Excerpt:
Arab Muslims outdid the Romans, Greeks and Alexander the Great in the colonising stakes.
It’s common for the anti-Semitic supporters of ‘Palestine’ to claim ‘genetic studies prove’ that Israelis are ‘Europeans’, and that ‘Palestinians’ are indigenous. The first is claim a gross distortion of the scientific evidence and there is scant evidence to support the second. As geneticist Shai Carmi of the Hebrew University of Jerusalem told me:
Palestinians and other Arabs from the Levant have genetic ancestry that’s nearly entirely Middle-Eastern (there’s also a very tiny African ancestry at variable proportions across groups). There’s no [genetic] data yet on where they have deep roots in the Levant itself or whether they have migrated from other places in the Middle East.
What is certain is that ethnic Jews can legitimately claim to be the indigenes of Israel.
Genealogical evidence today confirms most people who claim to be Palestinian are in fact of Arab background. Some can trace genetic links to the original Canaanite settlers of Israel and some converted to Islam after the Arab conquest. But all ethnic Jews, including Jewish families who fled Europe after World War II, can trace genetic heritage to the Canaanites.
The original Jews, who settled in ancient Israel and Judea, were a Canaanite clan.

Task directions:
Continue the excerpt about genetic ancestry and claims of indigeneity in Israel, starting right after its last sentence.

Study material:
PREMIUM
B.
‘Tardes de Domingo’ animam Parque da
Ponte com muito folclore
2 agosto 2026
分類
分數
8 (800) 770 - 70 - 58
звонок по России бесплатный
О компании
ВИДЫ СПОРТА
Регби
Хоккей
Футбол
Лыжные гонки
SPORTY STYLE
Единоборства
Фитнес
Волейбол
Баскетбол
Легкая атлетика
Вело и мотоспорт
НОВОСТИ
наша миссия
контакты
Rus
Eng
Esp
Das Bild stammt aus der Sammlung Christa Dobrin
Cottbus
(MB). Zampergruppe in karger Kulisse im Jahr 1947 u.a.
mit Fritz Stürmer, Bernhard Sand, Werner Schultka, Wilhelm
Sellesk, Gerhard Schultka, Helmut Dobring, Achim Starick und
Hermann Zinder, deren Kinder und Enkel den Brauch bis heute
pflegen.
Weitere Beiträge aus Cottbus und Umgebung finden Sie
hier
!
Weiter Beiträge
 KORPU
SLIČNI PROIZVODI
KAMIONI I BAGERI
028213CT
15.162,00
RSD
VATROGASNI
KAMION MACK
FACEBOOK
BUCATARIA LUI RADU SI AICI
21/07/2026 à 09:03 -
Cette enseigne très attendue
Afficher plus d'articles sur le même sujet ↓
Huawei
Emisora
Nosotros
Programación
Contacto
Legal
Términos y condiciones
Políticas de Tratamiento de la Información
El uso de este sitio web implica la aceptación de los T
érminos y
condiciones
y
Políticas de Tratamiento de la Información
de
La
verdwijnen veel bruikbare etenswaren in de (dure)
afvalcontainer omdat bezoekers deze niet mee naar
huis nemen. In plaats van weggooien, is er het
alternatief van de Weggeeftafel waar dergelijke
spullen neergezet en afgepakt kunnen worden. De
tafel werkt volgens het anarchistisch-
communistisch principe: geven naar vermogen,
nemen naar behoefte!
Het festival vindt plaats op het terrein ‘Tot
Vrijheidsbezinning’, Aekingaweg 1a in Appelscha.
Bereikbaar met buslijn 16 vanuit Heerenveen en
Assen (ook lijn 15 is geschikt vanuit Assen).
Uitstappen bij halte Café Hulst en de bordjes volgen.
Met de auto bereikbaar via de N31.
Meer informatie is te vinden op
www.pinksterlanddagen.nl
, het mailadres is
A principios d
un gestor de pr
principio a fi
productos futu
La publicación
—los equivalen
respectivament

Result for this exercise:
Pro-Palestinians try to argue that the fact that, first the Romans, then later conquerors referred to the area as ‘Palestine’ is proof of the ‘indigeneity’ of ‘Palestinians’. If so, the Arab colonisers were apparently unaware for millennia.
Only in the 1960s, after the formation of Yasser Arafat’s PLO (Palestine Liberation Organisation), did the area’s Arabs start referring to themselves as Palestinians.
Meanwhile, the Jews have multiple ancient ties to the land that ‘Palestinians’ do not.
Jews speak and write Hebrew, the only surviving Canaanite language still used today. ‘Palestinians’ speak Arabic, a language unknown in the area until the Muslim invasion and conquest in the seventh century.
As for the term ‘Palestine’, it was first applied by the triumphant Romans who, wanting to rub salt in the wounds of the suppressed Jewish Bar Kokhba revolt in the second century, consequently renamed Israel ‘Syria Palestina’: ‘Syria of the Philistines’. The Philistines, as anyone who’s heard the story of David and Goliath ought to know, were historic enemies of the Jews. The word Palestine comes from the Hebrew, Anglicised as ‘P’lishtim’, or ‘Paleshet’, meaning ‘invader’, or ‘enemy’.
Palestinian activists rely on resettlement of Jews from post-Holocaust Europe to claim Israel is a settler colony without any apparent awareness that 400,000 Arabs moved to the area under the British Mandate between the late 19th century and 1930.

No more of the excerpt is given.